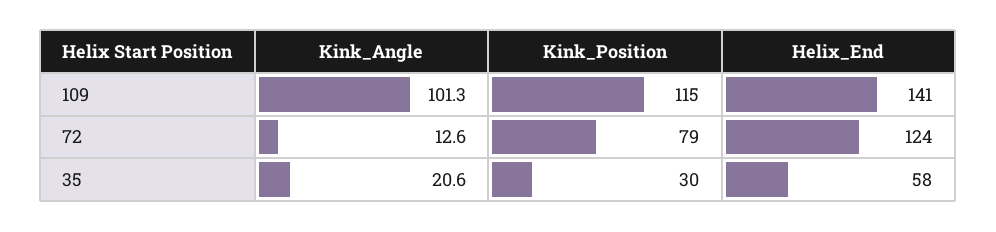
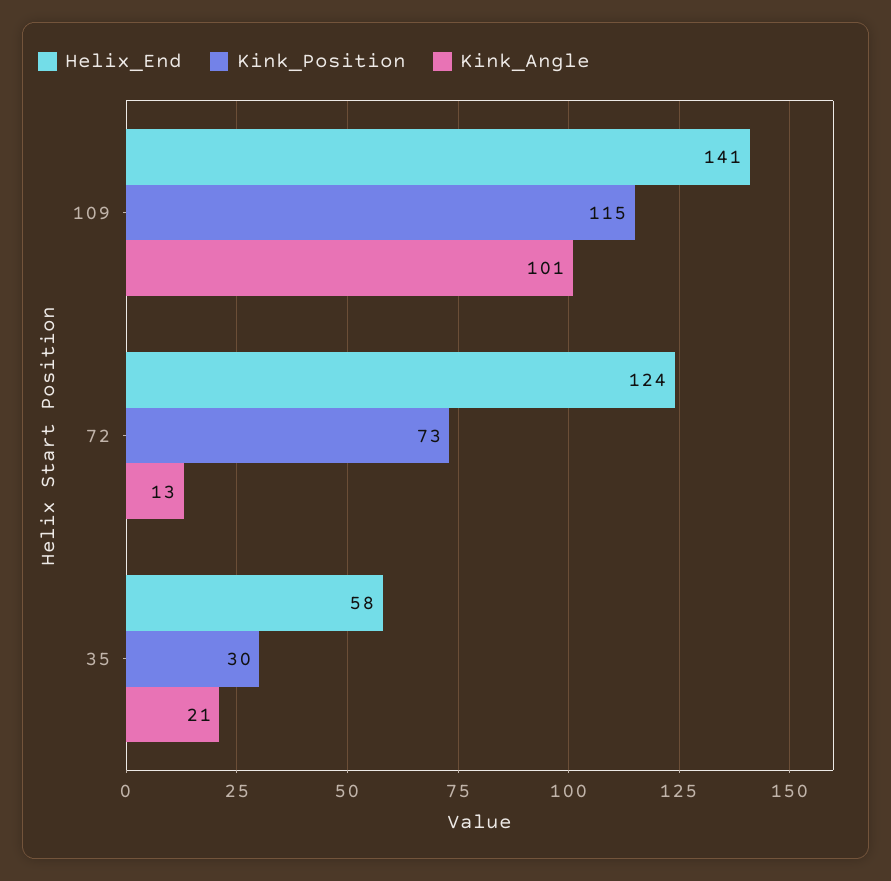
  {
    "Kink_Angle": {
      "109": 101.3,
      "72": 12.6,
      "35": 20.6
    },
    "Kink_Position": {
      "109": 115,
-     "72": 79,
+     "72": 73,
      "35": 30
    },
    "Helix_End": {
      "109": 141,
      "72": 124,
      "35": 58
    }
  }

_EXERCISE_.
In your copy, include no pictures; print every line above exactly.

_SOLUTION FOR THIS TASK_.
  {
    "Kink_Angle": {
      "109": 101.3,
      "72": 12.6,
      "35": 20.6
    },
    "Kink_Position": {
      "109": 115,
-     "72": 79,
+     "72": 73,
      "35": 30
    },
    "Helix_End": {
      "109": 141,
      "72": 124,
      "35": 58
    }
  }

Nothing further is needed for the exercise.